All of my servers I put into downtime seem to go out of Downtime by themselves and notifications are sent, here is one of them:

image

I had set the downtime for 24 hours

image

Notifications were sent and the host didn’t appear to be in DOWNTIME any more.

Will 2.9 help with this? I have to ask as we are not able to upgrade as often as we like and as this is quite an important topics, I could try to push for an upgrade soonish if it would help.

Current setup

Icinga r2.8.4-1
Icingaweb 2.5.3

HA Master zone (2 masters) and two zones in HA so 4 pollers.

#2

No one else having any issues or something similar to my question?

(Michael Friedrich) #3

I’d suggest upgrading to 2.10 where similar problems have been fixed.

#4

Ok, thanks dnsmichi, will get this done then.

#5

Unfortunately, upgrade did not help. Have upgraded Icinga2, Icingaweb2, director all to latest builds and I put a machine into Downtime last night:

image

and today it’s not listed in the downtimes and there is no ‘DOWNTIME ENDS’ in the history of that host.
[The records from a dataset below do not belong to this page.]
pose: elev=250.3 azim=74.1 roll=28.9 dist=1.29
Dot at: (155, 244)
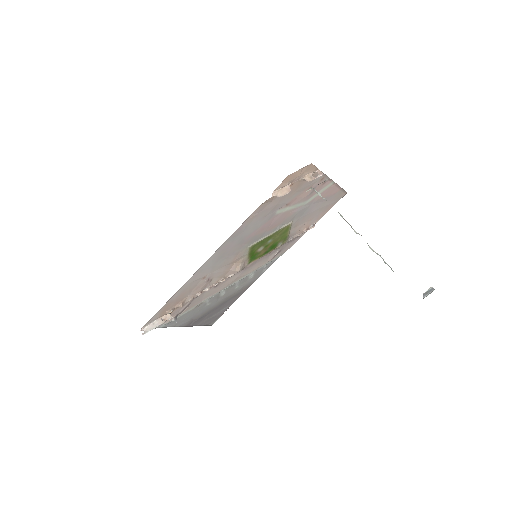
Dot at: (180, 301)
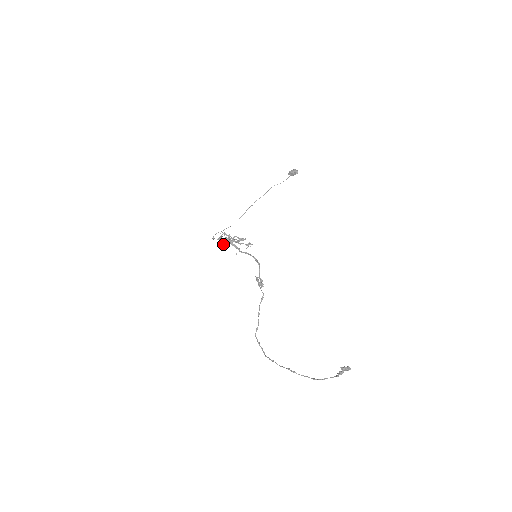
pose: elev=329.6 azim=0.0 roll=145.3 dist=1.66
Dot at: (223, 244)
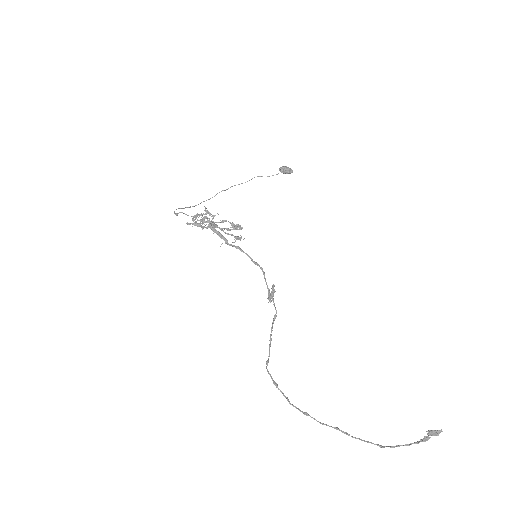
Dot at: (200, 226)
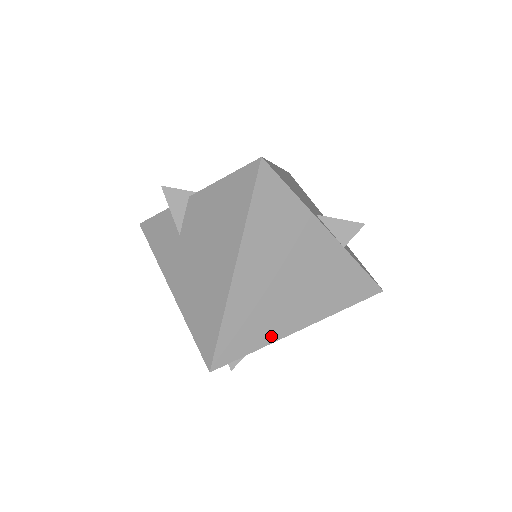
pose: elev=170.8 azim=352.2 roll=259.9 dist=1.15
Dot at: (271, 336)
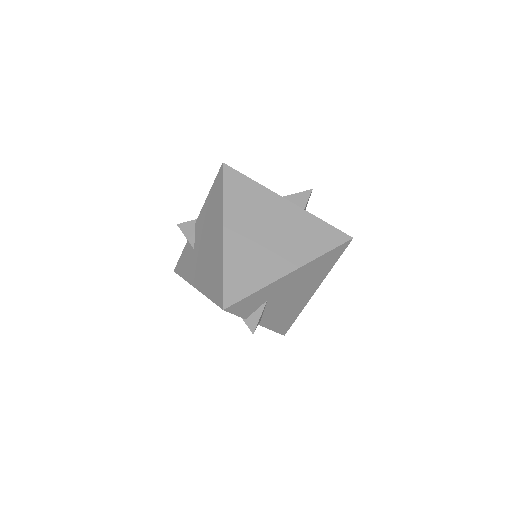
Dot at: (267, 279)
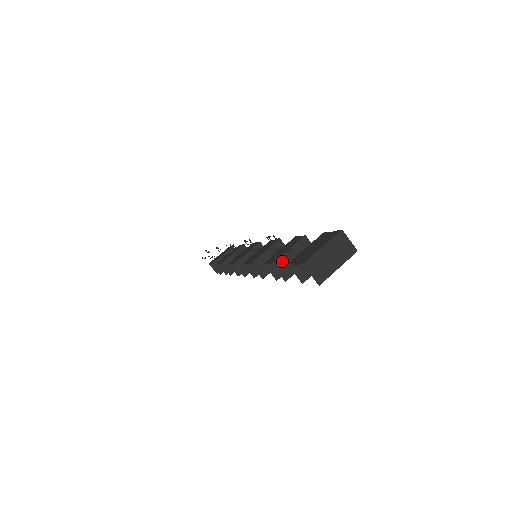
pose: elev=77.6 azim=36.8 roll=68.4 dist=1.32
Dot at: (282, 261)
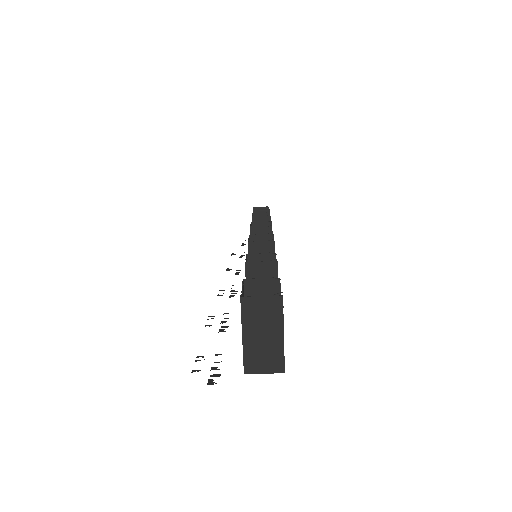
Dot at: occluded
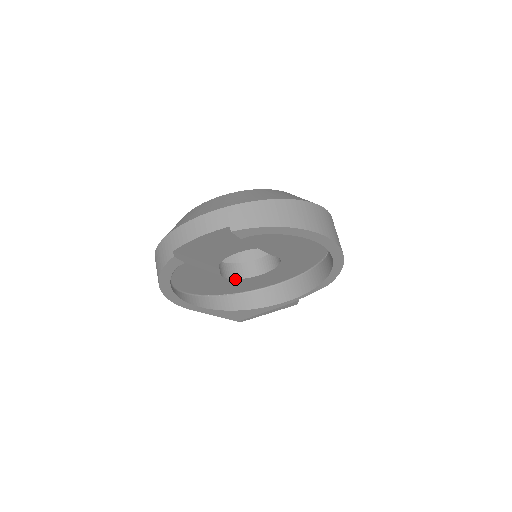
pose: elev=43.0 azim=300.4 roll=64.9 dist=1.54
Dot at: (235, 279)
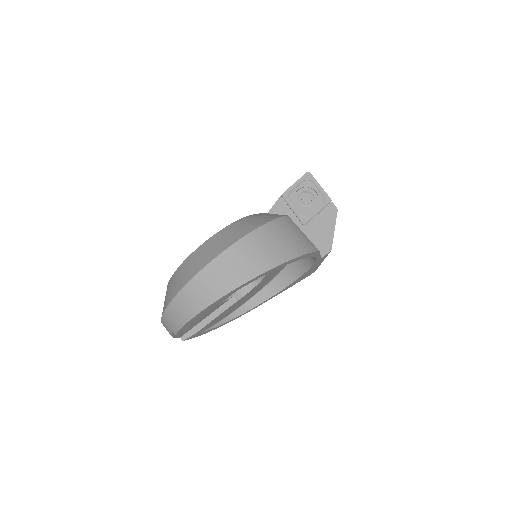
Dot at: (255, 286)
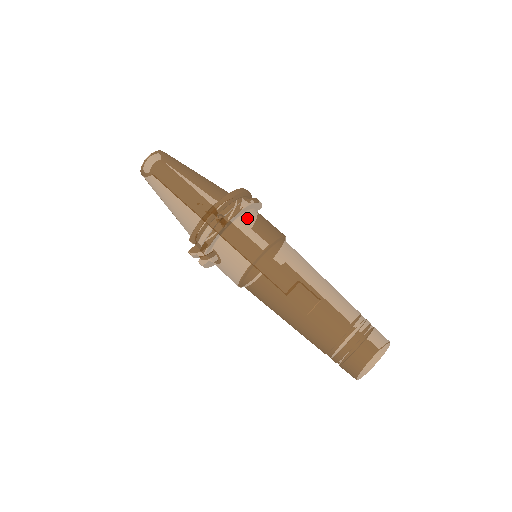
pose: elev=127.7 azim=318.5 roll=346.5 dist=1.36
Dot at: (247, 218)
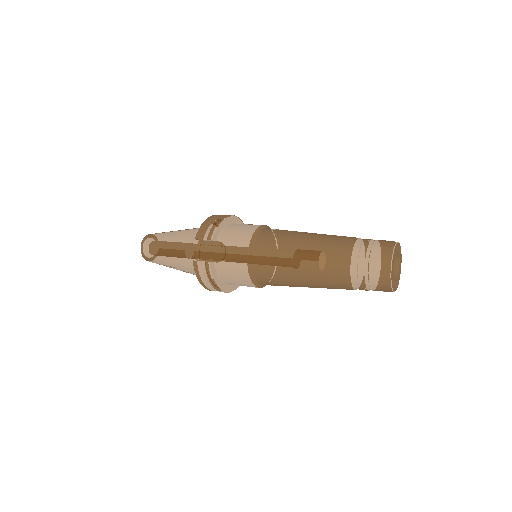
Dot at: occluded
How could I go about troubleshooting this, anyone encountered this?

Thanks

#6

I’m still facing this issue and have to start instructing my colleagues to use Downtimes all the time. Has anyone encountered this problem?

#7

Something to add: I set about 10 hosts for a downtime hosts + service for Thursday. All the hosts and services populated the Overview - Downtimes list. When I got back to the office an hour later, the list (Overview - Downtimes) was empty. I checked monitoring health meanwhile and I see this:

image

“Icinga has been up and running since…” - and I guess this is when the list emptied itself.

Icingaweb2: 2.6.1

Could that restart be related?

I also saw this:

but seems our version is after that was fixed.

edit: also just put another system into downtime for 10 minutes, it shows downtime start and end, it works fine, there was no program restart in monitoring health section shown.

#8

Another point, the active end point switch from one node to the other (causing the DOWNTIME to drop from list) seems to happen every time the reload occurs and that is as follows: --reload-internal 8464

full command being: /usr/lib64/icinga2/sbin/icinga2 --no-stack-rlimit daemon --close-stdio -e /var/log/icinga2/error.log –reload-internal 8464

Could I increase that? Seems to have been a default iirc

edit: Also, the scheduled DOWNTIME periods to seem to go into DOWNTIME START (despite not being in list in overview - downtimes) and do not send out alerts for that period which is how we want this to act but if I check the history for that host, the DOWNTIME END is never displayed.

#9

Resync of libs solved this.